O PERU DE NATAL

2 mar 2015

PeruRecheado

Natal é tempo de encontro, de partilha, de união, de amor e de confraternização. As famílias, todas, independentemente de classe social, fazem questão de passar essa data juntos. Faz parte dessa tradição a ceia de natal. Para os que têm uma condição mais favorável, é também sinônimo de mesa farta, uma linda árvore e muitos presentes a serem trocados.

Devemos destacar que a vida é muito generosa conosco, humanos, uma vez que temos chance de termos duas famílias, de igual importância: a natural, formada pelos pais, tios, avós, primos, sobrinhos, entre outros mais; e a segunda, formada pelos amigos verdadeiros, companheiros de longas datas, com os quais podemos contar sempre.

Em sendo assim, quando nossa primeira família não pode estar conosco no natal, para festejarmos juntos o nascimento do Menino Jesus, orando em agradecimento por tudo que ele nos tem proporcionado, nos reunimos com a segunda família, os amigos, e nos confraternizamos com a mesma alegria e com o mesmo espírito do natal, numa linda ceia, organizada com carinho e cuidado.

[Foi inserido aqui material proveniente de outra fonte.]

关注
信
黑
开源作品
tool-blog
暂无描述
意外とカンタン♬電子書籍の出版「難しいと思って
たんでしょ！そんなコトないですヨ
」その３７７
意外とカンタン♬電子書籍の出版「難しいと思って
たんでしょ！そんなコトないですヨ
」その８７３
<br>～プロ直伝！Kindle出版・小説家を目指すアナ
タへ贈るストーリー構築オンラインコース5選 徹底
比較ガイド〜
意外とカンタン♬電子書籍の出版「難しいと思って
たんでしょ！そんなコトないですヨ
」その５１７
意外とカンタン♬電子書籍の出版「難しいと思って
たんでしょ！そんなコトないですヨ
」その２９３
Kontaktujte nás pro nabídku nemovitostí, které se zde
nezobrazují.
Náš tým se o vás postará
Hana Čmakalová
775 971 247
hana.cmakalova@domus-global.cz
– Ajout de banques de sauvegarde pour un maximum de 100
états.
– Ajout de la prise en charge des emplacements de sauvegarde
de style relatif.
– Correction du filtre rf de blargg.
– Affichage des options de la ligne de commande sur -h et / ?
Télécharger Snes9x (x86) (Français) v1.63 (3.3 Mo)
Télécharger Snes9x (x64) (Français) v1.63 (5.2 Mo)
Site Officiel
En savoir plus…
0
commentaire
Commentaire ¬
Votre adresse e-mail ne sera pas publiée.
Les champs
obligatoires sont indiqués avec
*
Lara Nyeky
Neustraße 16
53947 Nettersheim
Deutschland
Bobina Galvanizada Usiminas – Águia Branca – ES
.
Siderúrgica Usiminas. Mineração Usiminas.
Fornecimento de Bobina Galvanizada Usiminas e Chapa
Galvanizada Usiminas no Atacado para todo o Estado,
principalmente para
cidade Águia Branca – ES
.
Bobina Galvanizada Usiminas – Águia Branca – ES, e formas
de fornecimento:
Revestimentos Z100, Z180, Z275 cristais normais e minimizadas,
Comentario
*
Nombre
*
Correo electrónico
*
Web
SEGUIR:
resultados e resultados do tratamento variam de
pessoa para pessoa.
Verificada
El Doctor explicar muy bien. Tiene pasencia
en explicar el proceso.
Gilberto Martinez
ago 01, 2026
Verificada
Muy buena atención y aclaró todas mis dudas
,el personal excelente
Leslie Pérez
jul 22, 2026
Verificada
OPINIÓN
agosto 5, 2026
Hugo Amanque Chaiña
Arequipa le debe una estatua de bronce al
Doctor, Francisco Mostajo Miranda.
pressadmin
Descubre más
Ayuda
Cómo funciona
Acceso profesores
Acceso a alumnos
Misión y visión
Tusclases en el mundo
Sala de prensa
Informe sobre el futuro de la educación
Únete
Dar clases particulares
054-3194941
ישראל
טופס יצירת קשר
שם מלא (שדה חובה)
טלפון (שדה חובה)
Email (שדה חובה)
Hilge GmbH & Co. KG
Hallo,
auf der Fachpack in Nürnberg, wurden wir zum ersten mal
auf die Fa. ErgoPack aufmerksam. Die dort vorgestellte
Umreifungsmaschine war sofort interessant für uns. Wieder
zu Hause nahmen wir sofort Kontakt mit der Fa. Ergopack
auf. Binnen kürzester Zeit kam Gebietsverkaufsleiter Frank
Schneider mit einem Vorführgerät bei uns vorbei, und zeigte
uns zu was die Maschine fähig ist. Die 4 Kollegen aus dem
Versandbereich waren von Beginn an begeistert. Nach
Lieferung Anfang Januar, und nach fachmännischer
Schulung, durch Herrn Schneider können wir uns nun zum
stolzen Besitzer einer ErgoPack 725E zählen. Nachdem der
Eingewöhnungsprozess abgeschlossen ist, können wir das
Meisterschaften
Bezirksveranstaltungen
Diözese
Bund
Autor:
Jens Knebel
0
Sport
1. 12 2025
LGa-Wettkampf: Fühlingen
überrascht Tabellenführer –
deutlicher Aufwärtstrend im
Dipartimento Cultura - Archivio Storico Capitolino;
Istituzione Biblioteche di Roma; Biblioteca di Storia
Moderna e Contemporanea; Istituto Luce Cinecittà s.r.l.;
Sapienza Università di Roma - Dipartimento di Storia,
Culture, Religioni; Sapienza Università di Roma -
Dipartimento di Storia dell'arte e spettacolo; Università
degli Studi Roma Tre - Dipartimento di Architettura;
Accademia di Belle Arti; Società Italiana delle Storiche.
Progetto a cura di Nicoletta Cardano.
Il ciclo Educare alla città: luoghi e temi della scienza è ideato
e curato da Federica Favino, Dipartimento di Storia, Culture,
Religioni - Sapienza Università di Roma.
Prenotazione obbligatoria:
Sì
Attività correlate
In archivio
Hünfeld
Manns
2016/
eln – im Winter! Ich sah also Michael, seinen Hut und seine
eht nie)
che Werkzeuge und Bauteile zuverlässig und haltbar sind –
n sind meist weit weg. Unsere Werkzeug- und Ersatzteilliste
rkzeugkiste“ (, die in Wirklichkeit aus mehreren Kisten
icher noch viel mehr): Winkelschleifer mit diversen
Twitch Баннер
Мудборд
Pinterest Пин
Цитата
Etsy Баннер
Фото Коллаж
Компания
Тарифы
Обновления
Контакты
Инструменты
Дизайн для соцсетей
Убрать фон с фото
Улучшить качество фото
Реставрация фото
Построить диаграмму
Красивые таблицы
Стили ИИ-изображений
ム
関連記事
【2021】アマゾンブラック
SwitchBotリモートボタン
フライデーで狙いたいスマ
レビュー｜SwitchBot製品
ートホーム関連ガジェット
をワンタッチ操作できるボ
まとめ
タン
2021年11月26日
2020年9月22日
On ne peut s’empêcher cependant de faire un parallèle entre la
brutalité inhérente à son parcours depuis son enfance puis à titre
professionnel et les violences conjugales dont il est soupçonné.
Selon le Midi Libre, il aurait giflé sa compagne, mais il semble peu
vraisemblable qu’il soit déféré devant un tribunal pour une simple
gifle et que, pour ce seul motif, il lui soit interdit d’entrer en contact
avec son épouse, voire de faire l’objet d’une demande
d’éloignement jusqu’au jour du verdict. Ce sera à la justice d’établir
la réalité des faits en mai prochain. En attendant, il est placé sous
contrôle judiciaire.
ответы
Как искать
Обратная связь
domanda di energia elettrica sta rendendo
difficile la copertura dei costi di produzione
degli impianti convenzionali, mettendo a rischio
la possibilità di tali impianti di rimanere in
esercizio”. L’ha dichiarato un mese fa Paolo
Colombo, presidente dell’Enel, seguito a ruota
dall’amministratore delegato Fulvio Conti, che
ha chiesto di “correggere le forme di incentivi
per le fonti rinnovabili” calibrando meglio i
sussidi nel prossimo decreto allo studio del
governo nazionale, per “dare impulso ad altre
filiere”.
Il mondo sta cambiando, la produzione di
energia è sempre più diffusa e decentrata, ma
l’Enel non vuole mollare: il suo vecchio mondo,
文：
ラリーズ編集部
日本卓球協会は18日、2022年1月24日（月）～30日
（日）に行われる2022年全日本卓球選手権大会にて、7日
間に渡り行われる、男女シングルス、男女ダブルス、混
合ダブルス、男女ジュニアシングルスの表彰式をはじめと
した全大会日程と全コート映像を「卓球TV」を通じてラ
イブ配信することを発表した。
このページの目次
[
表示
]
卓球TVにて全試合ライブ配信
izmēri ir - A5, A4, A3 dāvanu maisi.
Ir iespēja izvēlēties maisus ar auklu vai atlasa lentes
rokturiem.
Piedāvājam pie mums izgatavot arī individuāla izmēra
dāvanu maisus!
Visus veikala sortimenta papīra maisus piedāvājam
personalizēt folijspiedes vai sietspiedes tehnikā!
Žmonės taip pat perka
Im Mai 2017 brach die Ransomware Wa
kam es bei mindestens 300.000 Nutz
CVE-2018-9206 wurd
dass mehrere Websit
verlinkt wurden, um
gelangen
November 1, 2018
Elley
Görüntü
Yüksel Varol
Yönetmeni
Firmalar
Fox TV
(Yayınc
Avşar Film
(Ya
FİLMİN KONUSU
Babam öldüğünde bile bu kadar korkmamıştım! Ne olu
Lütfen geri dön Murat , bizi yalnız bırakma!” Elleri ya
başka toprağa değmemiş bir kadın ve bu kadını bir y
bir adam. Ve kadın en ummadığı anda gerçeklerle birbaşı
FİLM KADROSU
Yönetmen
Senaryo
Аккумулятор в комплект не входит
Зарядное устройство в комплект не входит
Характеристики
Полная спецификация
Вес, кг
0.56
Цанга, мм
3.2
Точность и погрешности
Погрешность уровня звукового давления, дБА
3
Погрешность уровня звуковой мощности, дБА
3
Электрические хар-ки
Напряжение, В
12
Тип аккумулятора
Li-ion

Como é do conhecimento de todos, nessa ceia há todos os tipos de guloseimas: arroz de forno, à grega, saladas de todos os tipos, farofa, tortas salgadas e doces, lombo, salpicão, queijos variados, rabanada, sobremesas variadas, chocolates, entre outros. Contudo, o prato mais famoso da noite é o peru, que na nossa família tem um fornecedor certo há anos.

Este ano, o peru veio pelas mãos do nosso fornecedor, mais chique do que nunca: numa peça de baixela de inox da melhor qualidade, com uma luxuosa tampa, que só nos permitia ver algumas pontas das folhas verdes sobre as quais estava o peru. Quem recebeu a preciosa encomenda foi nosso jovem advogado, de sangue puro e olhos azuis, e sua irmã, pois estavam bem próximos à porta.

Como já nos alertou um velho ditado, que curiosidade matou um gato, não é que o jovem advogado levantou a tampa, e admirado observava o peru. Sua irmã vendo o trejeito da cabeça e a expressão do irmão, aproximou-se e também mirou atentamente a ave. Uma terceira pessoa, uma velha amiga, sem ser notada, coloca a cabeça entre os dois, e depois de alguns minutos solta: “ Oxe, esse peru tá parecendo mais é um sapo!”. Os três riem, recolocam a tampa e saem ao encontro dos demais.

Na hora da ceia, porém alguém fala: “esse peru tá faltando um quarto!”. A confusão foi instalada. Era um fala daqui, fala dali. O fornecedor levantou-se e falou, com a nota da compra na mão:

_ olha aqui, custou-me sessenta reais. Um peru completo e grande!

O dono da casa, então gritou:

_ já vi muito bicho aleijado; jumento, vaga, carneiro, cachorro, bode, mas Peru de Natal foi o primeiro.

O fornecedor, zangado, reclamava. E a velha amiga, calda, pensava:

_ Bem que meu pai me ensinava que em boca fechada não entra mosca!